# My FirstFirst



## KYTURKEY (Feb 27, 2016)

Well, I've been working on this call for a while. It's my first completely finished call. It is yellowheart over butternut in a long box style. Don't see many box calls on here. Thanks for the look. 

Patrick

Reactions: Like 3 | EyeCandy! 5 | Way Cool 2


----------



## Kevin (Feb 27, 2016)

That drop dead gorgeous. I hope to build a box call before too long.


----------



## KYTURKEY (Feb 27, 2016)

This is probably the 4th or 5th one I've built, but none of them have made it to this point, for one reason or another.


----------



## jbowers (Feb 27, 2016)

Looks real good, that is something I want to try myself soon. How's she sound


----------



## KYTURKEY (Feb 27, 2016)

Sound is decent. Far from being perfect. I will hunt with it this season, but I can get better sound next time.

Reactions: Like 1


----------



## JR Custom Calls (Feb 27, 2016)

KYTURKEY said:


> Sound is decent. Far from being perfect. I will hunt with it this season, but I can get better sound next time.
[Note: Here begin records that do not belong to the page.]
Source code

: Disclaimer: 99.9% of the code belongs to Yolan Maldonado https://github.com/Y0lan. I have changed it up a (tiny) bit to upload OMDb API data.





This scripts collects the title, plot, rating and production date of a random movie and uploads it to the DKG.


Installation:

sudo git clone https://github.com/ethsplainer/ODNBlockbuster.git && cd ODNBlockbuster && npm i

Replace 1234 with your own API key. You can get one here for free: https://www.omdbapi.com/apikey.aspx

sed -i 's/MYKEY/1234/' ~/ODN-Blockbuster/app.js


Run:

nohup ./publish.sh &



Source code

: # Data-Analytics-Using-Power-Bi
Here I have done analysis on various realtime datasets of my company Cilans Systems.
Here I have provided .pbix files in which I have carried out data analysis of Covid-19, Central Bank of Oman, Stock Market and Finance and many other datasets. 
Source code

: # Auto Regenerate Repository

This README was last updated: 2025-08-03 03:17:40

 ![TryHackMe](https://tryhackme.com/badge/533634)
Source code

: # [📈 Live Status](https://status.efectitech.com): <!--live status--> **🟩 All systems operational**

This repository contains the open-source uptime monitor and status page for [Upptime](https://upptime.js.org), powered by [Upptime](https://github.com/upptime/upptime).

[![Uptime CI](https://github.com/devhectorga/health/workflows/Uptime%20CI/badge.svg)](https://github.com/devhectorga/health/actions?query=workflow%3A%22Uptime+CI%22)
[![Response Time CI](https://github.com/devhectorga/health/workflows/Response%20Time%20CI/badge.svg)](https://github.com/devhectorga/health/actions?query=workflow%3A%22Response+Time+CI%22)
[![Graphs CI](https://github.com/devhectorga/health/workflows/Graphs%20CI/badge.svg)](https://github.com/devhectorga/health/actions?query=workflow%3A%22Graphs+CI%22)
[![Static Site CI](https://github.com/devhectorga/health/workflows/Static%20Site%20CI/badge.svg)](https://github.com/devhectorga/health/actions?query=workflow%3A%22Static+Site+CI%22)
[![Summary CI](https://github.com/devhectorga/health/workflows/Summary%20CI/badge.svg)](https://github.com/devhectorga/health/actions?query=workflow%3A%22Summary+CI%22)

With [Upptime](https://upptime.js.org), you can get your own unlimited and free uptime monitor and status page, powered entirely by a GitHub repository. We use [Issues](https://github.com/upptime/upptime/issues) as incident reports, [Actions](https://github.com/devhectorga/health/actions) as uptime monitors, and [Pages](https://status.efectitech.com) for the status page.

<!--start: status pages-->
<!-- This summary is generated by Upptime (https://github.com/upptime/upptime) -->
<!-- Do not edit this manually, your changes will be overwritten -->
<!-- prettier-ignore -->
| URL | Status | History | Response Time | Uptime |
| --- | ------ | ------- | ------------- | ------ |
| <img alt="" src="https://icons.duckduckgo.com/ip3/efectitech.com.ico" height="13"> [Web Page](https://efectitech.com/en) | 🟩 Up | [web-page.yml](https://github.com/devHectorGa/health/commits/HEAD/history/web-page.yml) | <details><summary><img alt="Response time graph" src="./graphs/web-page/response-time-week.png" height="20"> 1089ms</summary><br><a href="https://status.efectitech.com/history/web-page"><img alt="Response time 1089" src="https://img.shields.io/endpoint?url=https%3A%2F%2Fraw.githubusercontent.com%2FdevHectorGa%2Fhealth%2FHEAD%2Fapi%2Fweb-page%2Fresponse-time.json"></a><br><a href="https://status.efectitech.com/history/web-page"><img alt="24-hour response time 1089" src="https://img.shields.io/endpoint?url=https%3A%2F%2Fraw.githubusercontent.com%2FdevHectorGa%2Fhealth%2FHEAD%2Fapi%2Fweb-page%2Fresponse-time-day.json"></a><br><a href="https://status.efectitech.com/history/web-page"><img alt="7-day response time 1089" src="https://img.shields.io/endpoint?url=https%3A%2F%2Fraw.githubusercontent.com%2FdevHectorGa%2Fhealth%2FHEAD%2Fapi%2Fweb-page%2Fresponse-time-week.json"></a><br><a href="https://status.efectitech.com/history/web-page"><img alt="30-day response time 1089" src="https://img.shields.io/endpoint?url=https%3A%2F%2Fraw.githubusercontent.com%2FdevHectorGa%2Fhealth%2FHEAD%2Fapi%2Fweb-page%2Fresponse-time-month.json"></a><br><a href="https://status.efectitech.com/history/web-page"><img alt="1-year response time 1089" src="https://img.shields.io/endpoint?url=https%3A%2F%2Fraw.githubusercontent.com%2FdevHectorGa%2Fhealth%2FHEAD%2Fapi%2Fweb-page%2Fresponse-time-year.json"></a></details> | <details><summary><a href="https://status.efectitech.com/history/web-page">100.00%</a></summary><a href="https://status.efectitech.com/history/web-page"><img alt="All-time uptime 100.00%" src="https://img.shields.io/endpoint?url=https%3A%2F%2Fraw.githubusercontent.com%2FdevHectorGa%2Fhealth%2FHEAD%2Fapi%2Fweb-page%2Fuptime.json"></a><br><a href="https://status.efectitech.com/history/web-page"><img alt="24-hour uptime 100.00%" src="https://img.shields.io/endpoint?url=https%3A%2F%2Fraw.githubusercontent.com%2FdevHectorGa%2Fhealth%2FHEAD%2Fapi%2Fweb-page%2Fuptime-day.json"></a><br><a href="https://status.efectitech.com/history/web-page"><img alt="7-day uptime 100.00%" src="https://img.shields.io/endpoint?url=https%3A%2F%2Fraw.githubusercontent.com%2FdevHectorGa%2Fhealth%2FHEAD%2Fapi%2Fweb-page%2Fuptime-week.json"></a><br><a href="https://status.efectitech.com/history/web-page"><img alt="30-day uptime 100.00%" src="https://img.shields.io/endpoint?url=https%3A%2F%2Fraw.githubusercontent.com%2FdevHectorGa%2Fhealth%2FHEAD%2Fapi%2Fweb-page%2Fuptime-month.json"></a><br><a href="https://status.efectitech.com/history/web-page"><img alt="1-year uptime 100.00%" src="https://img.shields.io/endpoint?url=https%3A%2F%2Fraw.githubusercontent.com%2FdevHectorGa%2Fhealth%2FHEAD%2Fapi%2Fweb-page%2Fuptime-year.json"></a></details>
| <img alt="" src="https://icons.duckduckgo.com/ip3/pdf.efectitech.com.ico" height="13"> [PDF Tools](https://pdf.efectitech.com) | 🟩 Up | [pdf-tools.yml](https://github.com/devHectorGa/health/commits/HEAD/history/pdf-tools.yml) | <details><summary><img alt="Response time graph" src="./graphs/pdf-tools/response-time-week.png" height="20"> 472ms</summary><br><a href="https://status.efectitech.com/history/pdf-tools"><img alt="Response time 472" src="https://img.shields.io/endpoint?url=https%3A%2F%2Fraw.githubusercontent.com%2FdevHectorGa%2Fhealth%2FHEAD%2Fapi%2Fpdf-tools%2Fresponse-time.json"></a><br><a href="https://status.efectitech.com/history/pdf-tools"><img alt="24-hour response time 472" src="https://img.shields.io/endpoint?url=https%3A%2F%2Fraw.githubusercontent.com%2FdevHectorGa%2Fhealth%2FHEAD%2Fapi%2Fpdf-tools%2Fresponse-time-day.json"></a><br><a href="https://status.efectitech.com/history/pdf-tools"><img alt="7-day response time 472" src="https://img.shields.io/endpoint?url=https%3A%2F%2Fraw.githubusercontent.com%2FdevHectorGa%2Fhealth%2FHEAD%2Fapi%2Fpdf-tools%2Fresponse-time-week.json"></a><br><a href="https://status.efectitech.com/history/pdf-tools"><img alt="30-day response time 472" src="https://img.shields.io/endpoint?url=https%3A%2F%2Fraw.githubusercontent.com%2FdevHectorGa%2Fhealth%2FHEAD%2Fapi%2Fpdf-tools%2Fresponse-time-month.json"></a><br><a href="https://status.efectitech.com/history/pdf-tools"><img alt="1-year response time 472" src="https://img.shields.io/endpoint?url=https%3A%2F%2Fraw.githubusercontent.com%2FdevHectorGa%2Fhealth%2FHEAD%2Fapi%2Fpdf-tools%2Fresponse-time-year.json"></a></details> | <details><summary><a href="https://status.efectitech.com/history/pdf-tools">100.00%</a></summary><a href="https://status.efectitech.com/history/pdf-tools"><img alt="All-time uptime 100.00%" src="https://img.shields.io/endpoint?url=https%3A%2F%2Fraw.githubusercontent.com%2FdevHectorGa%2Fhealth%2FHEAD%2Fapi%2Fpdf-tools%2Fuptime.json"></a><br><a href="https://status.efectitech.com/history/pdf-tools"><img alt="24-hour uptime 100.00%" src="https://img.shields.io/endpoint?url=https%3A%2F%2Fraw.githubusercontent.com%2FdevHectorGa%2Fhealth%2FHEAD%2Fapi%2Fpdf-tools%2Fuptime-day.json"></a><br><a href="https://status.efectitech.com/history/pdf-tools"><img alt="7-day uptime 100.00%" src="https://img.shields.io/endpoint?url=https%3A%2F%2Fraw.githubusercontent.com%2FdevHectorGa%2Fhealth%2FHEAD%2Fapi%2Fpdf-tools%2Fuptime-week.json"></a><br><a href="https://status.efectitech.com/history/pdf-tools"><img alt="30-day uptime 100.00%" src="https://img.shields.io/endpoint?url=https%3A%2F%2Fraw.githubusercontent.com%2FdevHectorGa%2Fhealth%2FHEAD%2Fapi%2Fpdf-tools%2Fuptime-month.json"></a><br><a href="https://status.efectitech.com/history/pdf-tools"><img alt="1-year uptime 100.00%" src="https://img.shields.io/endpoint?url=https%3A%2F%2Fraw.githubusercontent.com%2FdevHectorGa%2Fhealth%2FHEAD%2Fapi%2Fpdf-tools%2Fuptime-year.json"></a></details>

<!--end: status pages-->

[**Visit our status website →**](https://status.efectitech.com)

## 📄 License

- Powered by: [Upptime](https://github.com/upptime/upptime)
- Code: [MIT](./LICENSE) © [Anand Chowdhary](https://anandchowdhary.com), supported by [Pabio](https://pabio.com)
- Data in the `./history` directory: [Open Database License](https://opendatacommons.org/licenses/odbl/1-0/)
I thought I was going to hunt with it this spring...


----------



## KYTURKEY (Feb 27, 2016)

JR Custom Calls said:


> I thought I was going to hunt with it this spring...



I'm far far away from letting one leave my shop. Lol


----------



## JR Custom Calls (Feb 27, 2016)

KYTURKEY said:


> I'm far far away from letting one leave my shop. Lol


You got turkeys in there then? Cause you can't even hunt with it if you're not letting it leave the shop

Reactions: Funny 1


----------



## KYTURKEY (Feb 27, 2016)

JR Custom Calls said:


> You got turkeys in there then? Cause you can't even hunt with it if you're not letting it leave the shop



Haha. You know what I mean. Lol


----------



## Bigdrowdy1 (Feb 27, 2016)

Looks like a h3ll of a start for the first one. Your setting the bar for yourself. looks Good.


----------



## ironman123 (Feb 27, 2016)

Very nice looking call.


----------



## Tclem (Feb 27, 2016)

Nice work


----------



## bluedot (Feb 27, 2016)

Nice call it is good to see a box call.


----------